西洋音楽歳時記

旧称「A・Sカンタービレ」。07年には、1日1話を。その後は、敬愛する作曲家たちについて折に触れて書いていきます。

ボロディン「イーゴリ公」

2007-11-04 09:51:13 | オペラ
今日は、ボロディンの歌劇「イーゴリ公」が初演された日です(1890年、ペテルブルク)。
ボロディンは、いわゆる「日曜日の作曲家」であり、本職は医学博士でもありまた化学者でもあった。そのような作曲家であるから、作品数は多くはない。「ロシア五人組」の一人で国民楽派と言われている。私はこのような人たちが残した自然な祖国に対する愛着を示す作品が好きであり、この種のオペラに描かれる民謡風な旋律を好んで聴きます。
歌劇「イーゴリ公」の中に「韃靼(タタール)人の踊り」と呼ばれる有名な部分があります。このオペラを見、また聴く人にとってはこの旋律を聴くのが待ち遠しいのではと思います。そしてロシア史を紐解くと、ロシアの暗黒時代とも言うべき「タタールのくびき」と呼ばれる金帳汗(キプチャク・ハン)国の支配(1240-1480)の時代が目に付きます。それで、ボロディンの歌劇「イーゴリ公」はこの時代を扱ったオペラなのだとつい考えてしまいがちですが、これは違います。このオペラの題材となったのは、ロシアの古代叙事詩「イーゴリ軍記」です。この叙事詩が扱うイーゴリ公は、南ロシアの小都市ノブゴロト・セーベルスキーのイーゴリ公(1151-1202)です。ロシア北方の都市ノブゴロトを中心に栄えたノブゴロト公国とは異なります。序でに言うと、ペチェネーグ人の討伐を試みた、キエフ大公のイーゴリ(在位912-45)とも違います。

### 課題
抽出テキストに基づき、ボロディンの作品数が多くない理由を説明せよ。

### データ抜粋
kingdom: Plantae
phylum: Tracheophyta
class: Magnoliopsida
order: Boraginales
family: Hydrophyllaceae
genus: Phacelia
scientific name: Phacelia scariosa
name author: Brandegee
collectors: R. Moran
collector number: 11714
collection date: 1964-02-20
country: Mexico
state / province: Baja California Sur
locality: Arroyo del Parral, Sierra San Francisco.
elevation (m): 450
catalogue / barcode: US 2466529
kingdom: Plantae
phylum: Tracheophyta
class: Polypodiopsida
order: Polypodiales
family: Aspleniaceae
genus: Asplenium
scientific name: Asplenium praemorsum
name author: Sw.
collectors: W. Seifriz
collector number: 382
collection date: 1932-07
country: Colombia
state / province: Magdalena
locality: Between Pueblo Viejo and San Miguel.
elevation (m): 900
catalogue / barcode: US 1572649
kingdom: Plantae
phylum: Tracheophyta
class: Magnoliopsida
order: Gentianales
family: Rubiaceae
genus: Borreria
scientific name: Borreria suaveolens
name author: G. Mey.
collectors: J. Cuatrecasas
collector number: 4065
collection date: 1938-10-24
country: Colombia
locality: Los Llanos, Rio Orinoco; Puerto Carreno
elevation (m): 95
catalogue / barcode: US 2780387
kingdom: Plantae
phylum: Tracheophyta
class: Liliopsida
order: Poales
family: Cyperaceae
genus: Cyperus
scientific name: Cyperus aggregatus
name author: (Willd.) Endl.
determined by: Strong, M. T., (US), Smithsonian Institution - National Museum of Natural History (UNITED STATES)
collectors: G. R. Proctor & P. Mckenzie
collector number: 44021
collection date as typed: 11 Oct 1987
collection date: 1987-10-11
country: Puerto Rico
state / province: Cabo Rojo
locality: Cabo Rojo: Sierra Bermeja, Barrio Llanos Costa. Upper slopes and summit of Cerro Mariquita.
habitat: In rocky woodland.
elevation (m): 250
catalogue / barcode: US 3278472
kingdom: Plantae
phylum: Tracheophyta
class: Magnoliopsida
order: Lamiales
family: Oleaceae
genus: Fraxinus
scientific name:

### 解答
ボロディンはいわゆる「日曜日の作曲家」であり、本職は医学博士で、化学者でもあったからである。